Sri Ganganagar and the nearby district, Hanumangarh, has also witnessed significant rural-agrarian change in the past three decades. The two districts are beneficiaries of the Green Revolution with irrigation water from the Ganga Singh Canal and Indira Gandhi Canal available to them. In the initial years, the region benefitted from using new agricultural technology. A new wealthy agrarian class emerged, which has invested heavily in an urbanised life style and also in the education of their male children. The cropping pattern in the region has also shifted towards cash crops like mustard and cotton (Sri Ganganagar contributes 18 per cent of Rajasthan’s cotton production). A gradual increase in the cost of farm inputs has led to a rise in the cost of agricultural production.
Increasing access to education and high income levels in the two districts has led to consumerism among the rural youth. This economic change was, however, not accompanied by changes in social and cultural values. The youth became urbanised but have retained their rural cultural essence.
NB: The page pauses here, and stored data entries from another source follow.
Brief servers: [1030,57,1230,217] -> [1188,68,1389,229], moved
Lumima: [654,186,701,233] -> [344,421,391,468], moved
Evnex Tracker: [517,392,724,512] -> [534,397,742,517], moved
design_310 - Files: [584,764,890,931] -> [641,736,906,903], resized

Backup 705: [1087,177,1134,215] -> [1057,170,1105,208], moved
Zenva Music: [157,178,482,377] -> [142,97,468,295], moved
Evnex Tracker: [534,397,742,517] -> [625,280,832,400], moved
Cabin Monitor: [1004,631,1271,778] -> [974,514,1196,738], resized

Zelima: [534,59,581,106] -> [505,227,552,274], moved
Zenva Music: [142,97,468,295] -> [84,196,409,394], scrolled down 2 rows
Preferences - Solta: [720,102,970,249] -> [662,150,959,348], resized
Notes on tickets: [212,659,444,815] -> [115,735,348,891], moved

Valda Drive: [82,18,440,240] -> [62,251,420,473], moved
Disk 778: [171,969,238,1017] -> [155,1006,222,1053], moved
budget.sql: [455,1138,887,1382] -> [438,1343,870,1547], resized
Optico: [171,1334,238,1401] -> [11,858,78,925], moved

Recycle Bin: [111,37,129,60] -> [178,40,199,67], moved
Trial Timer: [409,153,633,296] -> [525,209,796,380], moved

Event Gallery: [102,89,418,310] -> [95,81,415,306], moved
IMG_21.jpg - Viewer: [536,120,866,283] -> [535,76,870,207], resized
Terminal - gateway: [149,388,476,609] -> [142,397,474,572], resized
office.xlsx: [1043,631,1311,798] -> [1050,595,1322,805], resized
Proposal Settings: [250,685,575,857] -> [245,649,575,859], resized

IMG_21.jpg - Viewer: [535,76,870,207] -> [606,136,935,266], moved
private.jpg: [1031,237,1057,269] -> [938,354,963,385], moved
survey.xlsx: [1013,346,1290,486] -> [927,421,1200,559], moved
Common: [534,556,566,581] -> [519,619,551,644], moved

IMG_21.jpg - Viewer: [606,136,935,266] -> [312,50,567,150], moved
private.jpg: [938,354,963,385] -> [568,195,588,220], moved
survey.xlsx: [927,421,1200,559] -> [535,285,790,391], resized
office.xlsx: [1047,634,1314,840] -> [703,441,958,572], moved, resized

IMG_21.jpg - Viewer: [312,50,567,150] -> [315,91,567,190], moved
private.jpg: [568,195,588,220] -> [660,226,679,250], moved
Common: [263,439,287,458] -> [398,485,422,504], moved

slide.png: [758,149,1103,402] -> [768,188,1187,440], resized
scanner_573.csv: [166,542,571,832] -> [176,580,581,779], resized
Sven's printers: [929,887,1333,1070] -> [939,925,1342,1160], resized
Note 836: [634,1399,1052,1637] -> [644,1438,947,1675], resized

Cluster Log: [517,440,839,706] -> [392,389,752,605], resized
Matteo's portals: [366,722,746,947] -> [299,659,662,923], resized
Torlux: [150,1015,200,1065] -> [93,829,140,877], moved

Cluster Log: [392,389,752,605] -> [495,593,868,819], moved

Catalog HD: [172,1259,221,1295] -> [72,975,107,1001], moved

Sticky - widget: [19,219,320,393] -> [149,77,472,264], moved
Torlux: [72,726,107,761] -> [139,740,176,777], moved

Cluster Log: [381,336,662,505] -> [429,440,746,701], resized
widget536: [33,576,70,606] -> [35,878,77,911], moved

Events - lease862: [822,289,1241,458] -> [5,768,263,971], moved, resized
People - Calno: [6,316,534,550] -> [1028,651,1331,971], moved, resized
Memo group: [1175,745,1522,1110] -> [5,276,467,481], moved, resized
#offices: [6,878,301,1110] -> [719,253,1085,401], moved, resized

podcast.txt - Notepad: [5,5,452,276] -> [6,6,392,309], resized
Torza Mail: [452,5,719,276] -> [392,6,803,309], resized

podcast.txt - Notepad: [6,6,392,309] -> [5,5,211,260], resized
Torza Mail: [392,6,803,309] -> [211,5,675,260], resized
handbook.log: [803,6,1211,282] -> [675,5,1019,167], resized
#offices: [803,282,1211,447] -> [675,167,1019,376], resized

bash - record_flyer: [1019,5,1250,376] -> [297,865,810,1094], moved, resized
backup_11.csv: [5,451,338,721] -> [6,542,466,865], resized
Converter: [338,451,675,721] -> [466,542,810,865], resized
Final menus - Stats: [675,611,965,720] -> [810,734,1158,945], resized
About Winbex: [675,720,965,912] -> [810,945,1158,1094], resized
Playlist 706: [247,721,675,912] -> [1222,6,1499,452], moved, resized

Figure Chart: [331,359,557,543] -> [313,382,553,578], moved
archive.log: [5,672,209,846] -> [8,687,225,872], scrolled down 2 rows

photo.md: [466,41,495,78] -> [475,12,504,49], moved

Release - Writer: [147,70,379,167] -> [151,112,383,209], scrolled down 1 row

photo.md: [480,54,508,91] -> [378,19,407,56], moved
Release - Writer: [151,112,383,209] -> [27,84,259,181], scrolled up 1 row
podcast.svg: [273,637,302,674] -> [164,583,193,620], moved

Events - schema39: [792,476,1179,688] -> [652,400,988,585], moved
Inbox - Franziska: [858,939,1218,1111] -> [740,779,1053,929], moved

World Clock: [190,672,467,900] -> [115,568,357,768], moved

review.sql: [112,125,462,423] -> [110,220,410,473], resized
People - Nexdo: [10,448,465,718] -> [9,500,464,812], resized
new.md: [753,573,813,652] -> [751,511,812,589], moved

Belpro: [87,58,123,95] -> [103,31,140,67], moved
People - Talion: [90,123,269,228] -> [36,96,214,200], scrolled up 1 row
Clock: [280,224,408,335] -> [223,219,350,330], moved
The older values of rural community prestige have been clubbed with the urban values of extravagant marriages, heavy spending on rituals or religious activities, wealth
accumulation and, above all, an individualised life.
This gap between the social and economic spheres is clearly visible in Sri Ganganagar and Hanumangarh districts. Despite a high per capita income, Sri Ganganagar has a very poor sex ratio. A large part of the farmers’ income in these districts goes in dowry or in rituals related to birth and death or in organising satsangs and jagrans. The Dera Saccha Sauda enjoys a lot of support in the two districts. In the last few years, expenditure on education and health has increased in the districts. The areas are also victims of a health crisis created by the overuse of chemicals in the production of food items, including vegetables and fruits.
The emergence of an expensive yet non-productive lifestyle on the one hand, and the state’s withdrawal from the job market on the other, has created a severe socio-economic crisis. There are a large number of educated yet unemployed youth in all these districts. In their bid to bridge the gap between social aspirations and economic realities, they fall into a debt trap. Falling farm incomes, lack of jobs and absence of alternative sources of income on one hand, and increasing expenditure on health and education on the other, has destroyed the rural economy in these newly emerging zones of prosperity.
Demonetisation delivered the final blow to the economy and society of these regions. The rural-agrarian cash economy which used to provide some income to the youth in the countryside collapsed after demonetisation. The state has tried to preserve traditional ethos and cultural traditions, rather than promote scientific temper amongst the younger generation. The situation was thus rife for a psychological outburst.
The state’s policy towards rural development has been ad-hoc and devoid of a long-term vision of sustainable development. The Sikar, Sri Ganganagar and Hanumangarh models, despite their differences, have produced a generation of people who have expectations but lack the opportunities to fulfil them. Farmers are the worst victims of this unguided and unplanned process of change. In the changing nature of the rural structure, they have been left with no option but to agitate and demand short-term relief from the state.